The one decision: which quant to download
Here is the practical payoff. When a model page offers a dozen quant options, you are really choosing one point on the size-versus-quality curve, and the curve tells you where to stand.
In practice you rarely quantize a model yourself. Someone has already done it and published the results as a file, usually in a container format called GGUF, the standard the popular llama.cpp engine reads. A tool like Ollama or LM Studio downloads one of those files for you. That is what all the labels are: pre-built copies at different bit depths, sitting on a download page, waiting for you to pick a row.
The rule of thumb is short. Take Q4_K_M unless you have a specific reason not to. If you have spare memory and want the safest margin, step up to Q5 or Q6. Only drop to 3-bit or 2-bit when a model would not otherwise fit, and know you are trading real quality to do it. This is also the quiet logic behind most “best local model” roundups: the size they quote is almost always the 4-bit one.

Shrink it, then run it
Quantization is the bridge between the models labs release and the hardware you own. It is why a 141 GB frontier model becomes a 43 GB download that runs on a laptop, and why that laptop’s answers are nearly indistinguishable from the full-precision original. The mechanism is nothing fancier than rounding billions of numbers with care.

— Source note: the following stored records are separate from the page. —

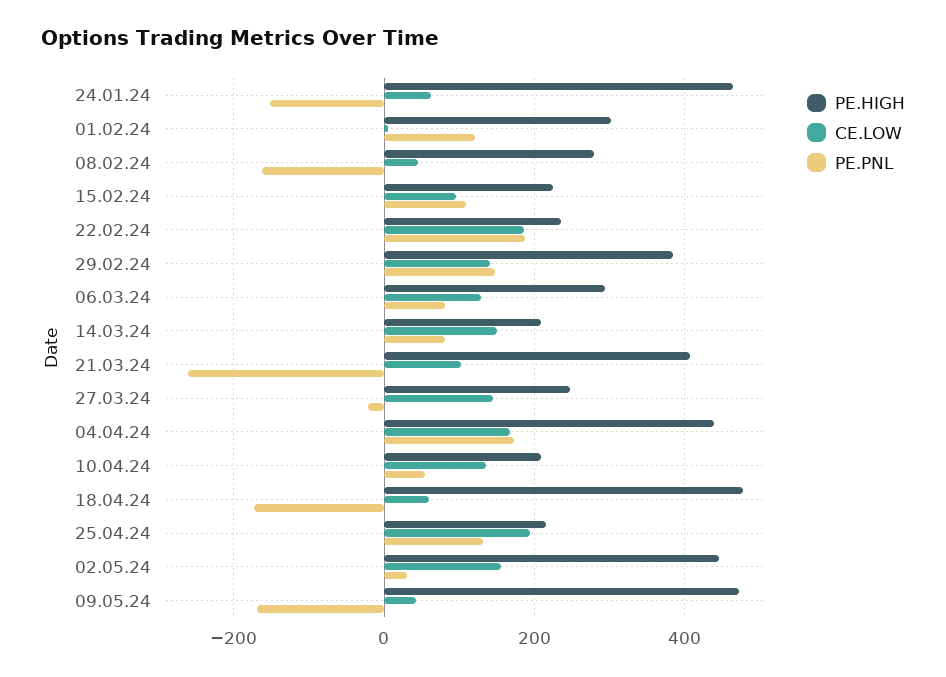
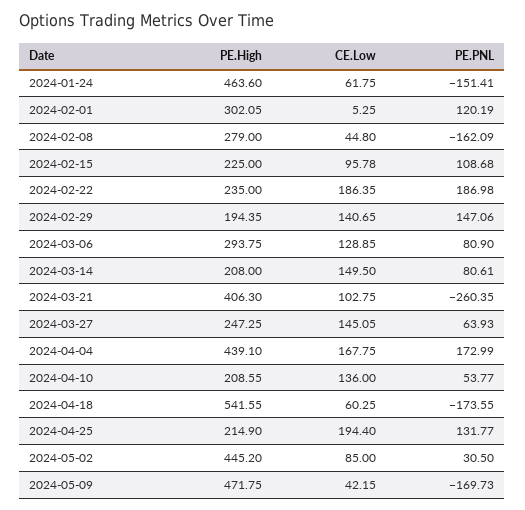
PE.HIGH, 29.02.24: 380 -> 194.35
PE.PNL, 27.03.24: -20 -> 63.93
PE.HIGH, 18.04.24: 480 -> 541.55
CE.LOW, 02.05.24: 160 -> 85

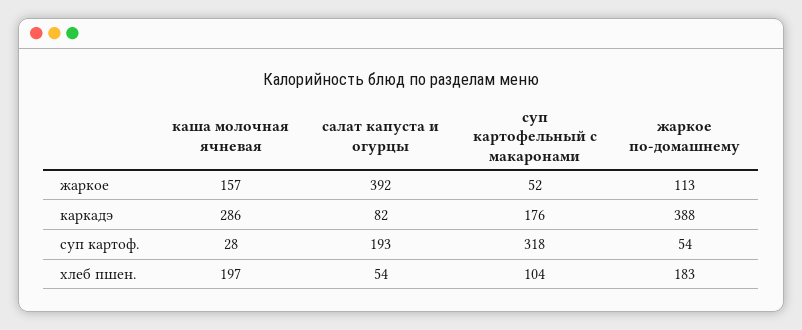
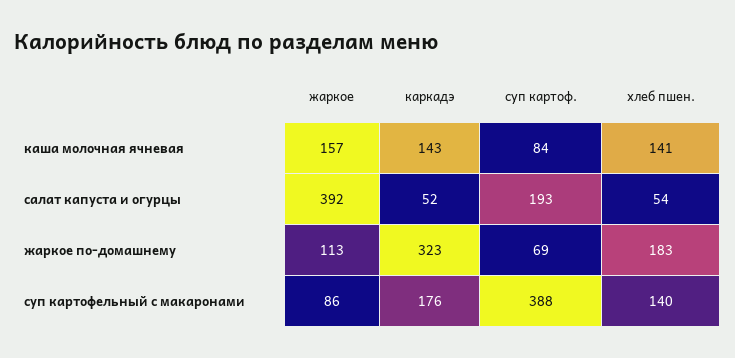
суп картофельный с макаронами, жаркое: 52 -> 86
каша молочная ячневая, каркадэ: 286 -> 143
салат капуста и огурцы, каркадэ: 82 -> 52
жаркое по-домашнему, каркадэ: 388 -> 323
каша молочная ячневая, суп картоф.: 28 -> 84
суп картофельный с макаронами, суп картоф.: 318 -> 388
жаркое по-домашнему, суп картоф.: 54 -> 69
каша молочная ячневая, хлеб пшен.: 197 -> 141
суп картофельный с макаронами, хлеб пшен.: 104 -> 140

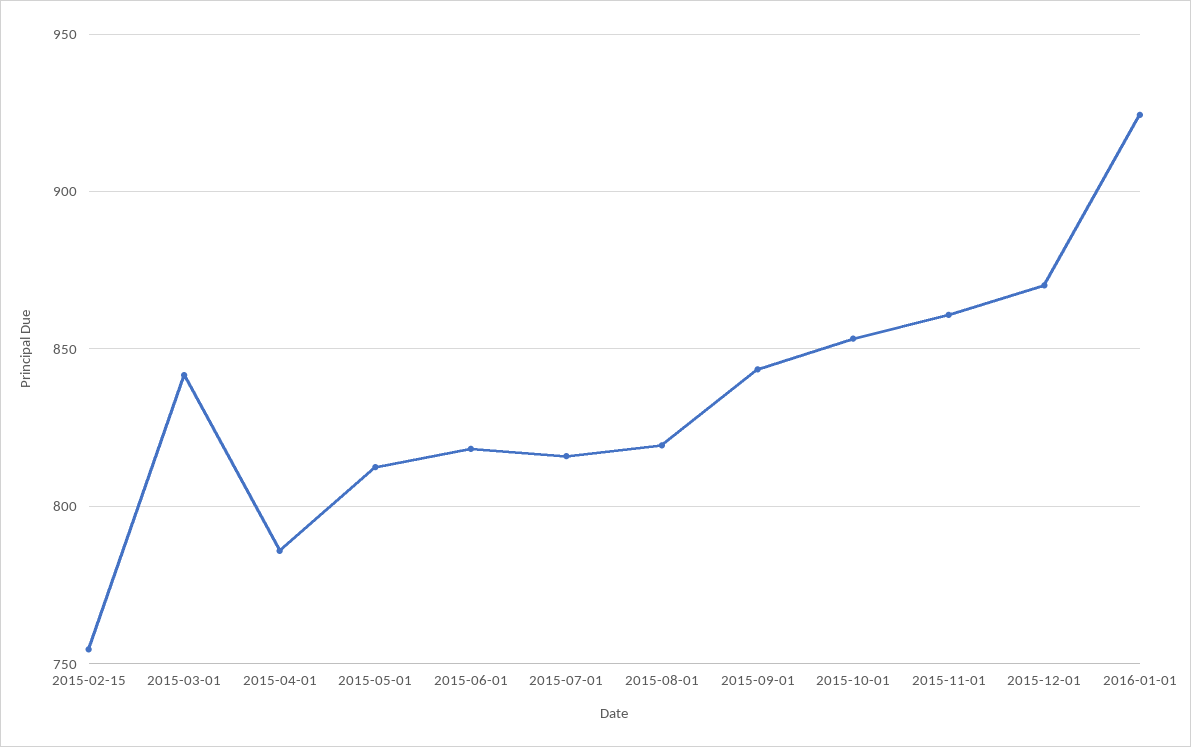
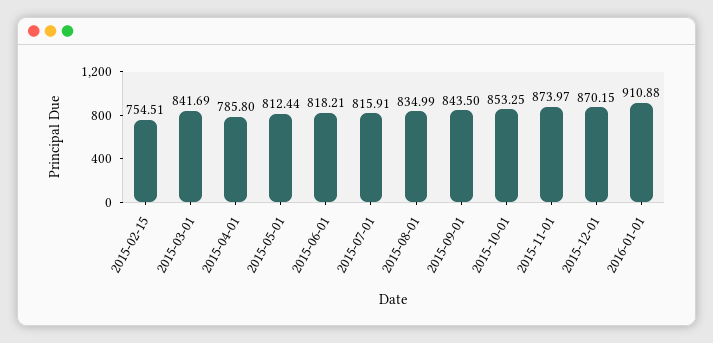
2015-08-01: 820 -> 834.99
2015-11-01: 860 -> 873.97
2016-01-01: 925 -> 910.88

Keep three things. A model is a pile of numbers, and quantization stores each in fewer bits. Down to 4 bits the quality cost is a rounding error; below it, the floor drops away. And when you download a model, Q4_K_M is the default for a reason worth trusting. Quantization sits alongside the token as one of the few pieces of plumbing that, once you understand it, makes the whole machine feel less like magic and more like something you can size, budget, and run yourself.